(Beginning of Data)

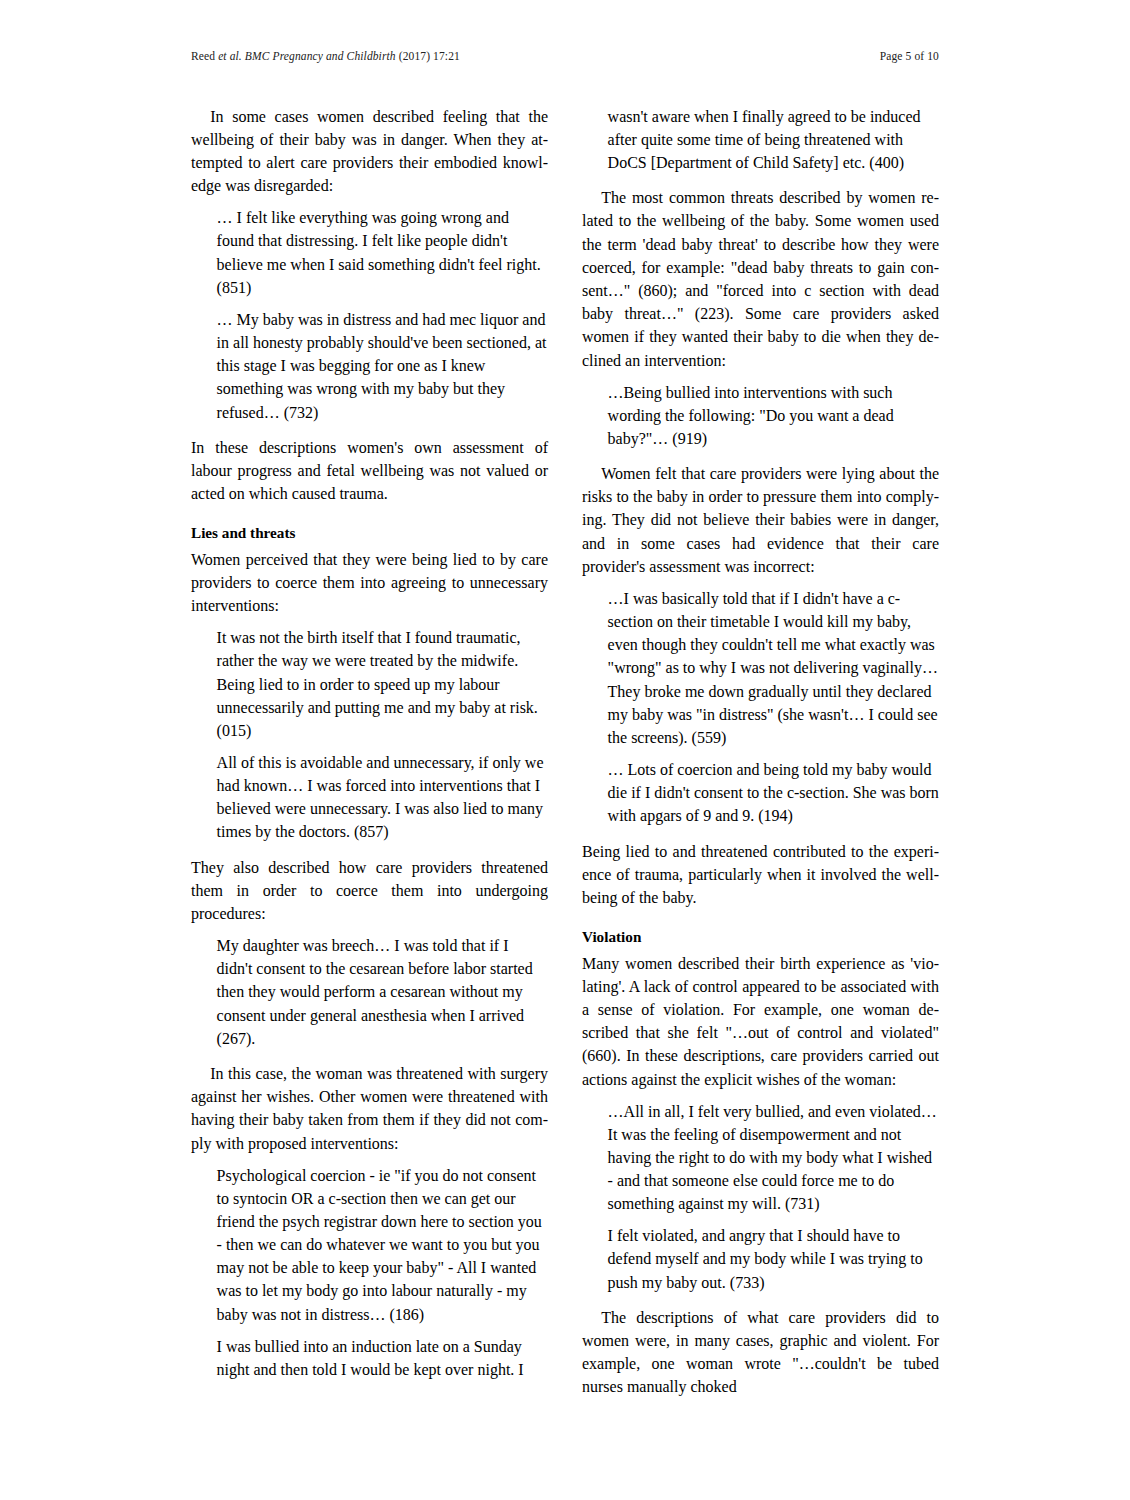Reed et al. BMC Pregnancy and Childbirth (2017) 17:21 Page 5 of 10
In some cases women described feeling that the wellbeing of their baby was in danger. When they attempted to alert care providers their embodied knowledge was disregarded:
… I felt like everything was going wrong and found that distressing. I felt like people didn't believe me when I said something didn't feel right. (851)
… My baby was in distress and had mec liquor and in all honesty probably should've been sectioned, at this stage I was begging for one as I knew something was wrong with my baby but they refused… (732)
In these descriptions women's own assessment of labour progress and fetal wellbeing was not valued or acted on which caused trauma.
Lies and threats
Women perceived that they were being lied to by care providers to coerce them into agreeing to unnecessary interventions:
It was not the birth itself that I found traumatic, rather the way we were treated by the midwife. Being lied to in order to speed up my labour unnecessarily and putting me and my baby at risk. (015)
All of this is avoidable and unnecessary, if only we had known… I was forced into interventions that I believed were unnecessary. I was also lied to many times by the doctors. (857)
They also described how care providers threatened them in order to coerce them into undergoing procedures:
My daughter was breech… I was told that if I didn't consent to the cesarean before labor started then they would perform a cesarean without my consent under general anesthesia when I arrived (267).
In this case, the woman was threatened with surgery against her wishes. Other women were threatened with having their baby taken from them if they did not comply with proposed interventions:
Psychological coercion - ie "if you do not consent to syntocin OR a c-section then we can get our friend the psych registrar down here to section you - then we can do whatever we want to you but you may not be able to keep your baby" - All I wanted was to let my body go into labour naturally - my baby was not in distress… (186)
I was bullied into an induction late on a Sunday night and then told I would be kept over night. I wasn't aware when I finally agreed to be induced after quite some time of being threatened with DoCS [Department of Child Safety] etc. (400)
The most common threats described by women related to the wellbeing of the baby. Some women used the term 'dead baby threat' to describe how they were coerced, for example: "dead baby threats to gain consent…" (860); and "forced into c section with dead baby threat…" (223). Some care providers asked women if they wanted their baby to die when they declined an intervention:
…Being bullied into interventions with such wording the following: "Do you want a dead baby?"… (919)
Women felt that care providers were lying about the risks to the baby in order to pressure them into complying. They did not believe their babies were in danger, and in some cases had evidence that their care provider's assessment was incorrect:
…I was basically told that if I didn't have a c-section on their timetable I would kill my baby, even though they couldn't tell me what exactly was "wrong" as to why I was not delivering vaginally… They broke me down gradually until they declared my baby was "in distress" (she wasn't… I could see the screens). (559)
… Lots of coercion and being told my baby would die if I didn't consent to the c-section. She was born with apgars of 9 and 9. (194)
Being lied to and threatened contributed to the experience of trauma, particularly when it involved the wellbeing of the baby.
Violation
Many women described their birth experience as 'violating'. A lack of control appeared to be associated with a sense of violation. For example, one woman described that she felt "…out of control and violated" (660). In these descriptions, care providers carried out actions against the explicit wishes of the woman:
…All in all, I felt very bullied, and even violated… It was the feeling of disempowerment and not having the right to do with my body what I wished - and that someone else could force me to do something against my will. (731)
I felt violated, and angry that I should have to defend myself and my body while I was trying to push my baby out. (733)
The descriptions of what care providers did to women were, in many cases, graphic and violent. For example, one woman wrote "…couldn't be tubed nurses manually choked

(End of Data)

_Task statement:_
Set down each entry above word for word, without its pictures.

_Written response:_
Reed et al. BMC Pregnancy and Childbirth (2017) 17:21 Page 5 of 10
In some cases women described feeling that the wellbeing of their baby was in danger. When they attempted to alert care providers their embodied knowledge was disregarded:
… I felt like everything was going wrong and found that distressing. I felt like people didn't believe me when I said something didn't feel right. (851)
… My baby was in distress and had mec liquor and in all honesty probably should've been sectioned, at this stage I was begging for one as I knew something was wrong with my baby but they refused… (732)
In these descriptions women's own assessment of labour progress and fetal wellbeing was not valued or acted on which caused trauma.
Lies and threats
Women perceived that they were being lied to by care providers to coerce them into agreeing to unnecessary interventions:
It was not the birth itself that I found traumatic, rather the way we were treated by the midwife. Being lied to in order to speed up my labour unnecessarily and putting me and my baby at risk. (015)
All of this is avoidable and unnecessary, if only we had known… I was forced into interventions that I believed were unnecessary. I was also lied to many times by the doctors. (857)
They also described how care providers threatened them in order to coerce them into undergoing procedures:
My daughter was breech… I was told that if I didn't consent to the cesarean before labor started then they would perform a cesarean without my consent under general anesthesia when I arrived (267).
In this case, the woman was threatened with surgery against her wishes. Other women were threatened with having their baby taken from them if they did not comply with proposed interventions:
Psychological coercion - ie "if you do not consent to syntocin OR a c-section then we can get our friend the psych registrar down here to section you - then we can do whatever we want to you but you may not be able to keep your baby" - All I wanted was to let my body go into labour naturally - my baby was not in distress… (186)
I was bullied into an induction late on a Sunday night and then told I would be kept over night. I wasn't aware when I finally agreed to be induced after quite some time of being threatened with DoCS [Department of Child Safety] etc. (400)
The most common threats described by women related to the wellbeing of the baby. Some women used the term 'dead baby threat' to describe how they were coerced, for example: "dead baby threats to gain consent…" (860); and "forced into c section with dead baby threat…" (223). Some care providers asked women if they wanted their baby to die when they declined an intervention:
…Being bullied into interventions with such wording the following: "Do you want a dead baby?"… (919)
Women felt that care providers were lying about the risks to the baby in order to pressure them into complying. They did not believe their babies were in danger, and in some cases had evidence that their care provider's assessment was incorrect:
…I was basically told that if I didn't have a c-section on their timetable I would kill my baby, even though they couldn't tell me what exactly was "wrong" as to why I was not delivering vaginally… They broke me down gradually until they declared my baby was "in distress" (she wasn't… I could see the screens). (559)
… Lots of coercion and being told my baby would die if I didn't consent to the c-section. She was born with apgars of 9 and 9. (194)
Being lied to and threatened contributed to the experience of trauma, particularly when it involved the wellbeing of the baby.
Violation
Many women described their birth experience as 'violating'. A lack of control appeared to be associated with a sense of violation. For example, one woman described that she felt "…out of control and violated" (660). In these descriptions, care providers carried out actions against the explicit wishes of the woman:
…All in all, I felt very bullied, and even violated… It was the feeling of disempowerment and not having the right to do with my body what I wished - and that someone else could force me to do something against my will. (731)
I felt violated, and angry that I should have to defend myself and my body while I was trying to push my baby out. (733)
The descriptions of what care providers did to women were, in many cases, graphic and violent. For example, one woman wrote "…couldn't be tubed nurses manually choked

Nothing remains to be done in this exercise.